Effects of Corticosteroids On Myocardial Injury Among Hospitalized Patients Community-Acquired Pneumonia
Community-acquired pneumonia (CAP) is the most common infectious disease leading to hospitalization. Recent studies documented a frequent association between CAP and the occurrence of acute cardiac complications such as heart failure, atrial fibrillation and myocardial infarction. At this regard, we recently showed that CAP is often complicated by elevation of cardiac troponin, a marker of myocardial injury, that can be isolated or associated to myocardial infarction. The importance of these cardiac complications is supported by their prognostic role, as they are associated with an increased short- and long-term mortality.
Glucocorticoids inhibit the expression and action of many cytokines involved in the inflammatory response associated with pneumonia. Recent studies also suggest an anti-platelet effect in this setting. Thus, glucocorticoids could have a potential protective role in preventing myocardial injury and cardiovascular complications in CAP patients.

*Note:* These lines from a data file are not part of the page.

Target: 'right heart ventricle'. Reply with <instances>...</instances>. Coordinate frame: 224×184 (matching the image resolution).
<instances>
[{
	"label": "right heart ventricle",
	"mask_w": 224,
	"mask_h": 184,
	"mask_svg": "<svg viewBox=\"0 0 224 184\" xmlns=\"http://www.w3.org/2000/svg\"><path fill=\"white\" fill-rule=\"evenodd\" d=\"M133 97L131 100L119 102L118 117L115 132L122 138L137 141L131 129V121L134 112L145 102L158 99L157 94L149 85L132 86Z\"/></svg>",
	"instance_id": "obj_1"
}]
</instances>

Primary aim of our study will be to evaluate the effect of systemic glucocorticoids on myocardial injury in a cohort of patients hospitalized for CAP. Secondary aims will be to test their effect on markers of platelet activation and on cardiovascular events during hospitalization, at 30 day from hospital admission and during 2 years¿ follow-up.
To explore this issue, 100 eligible patients will be randomized to a treatment with methylprednisolone 20 mg twice daily ev or placebo for a week from hospital admission.
As troponin elevation is an independent predictor of mortality, a reduction in myocardial injury in patients treated with methylprednisolone will open new perspectives to lower mortality and cardiovascular events.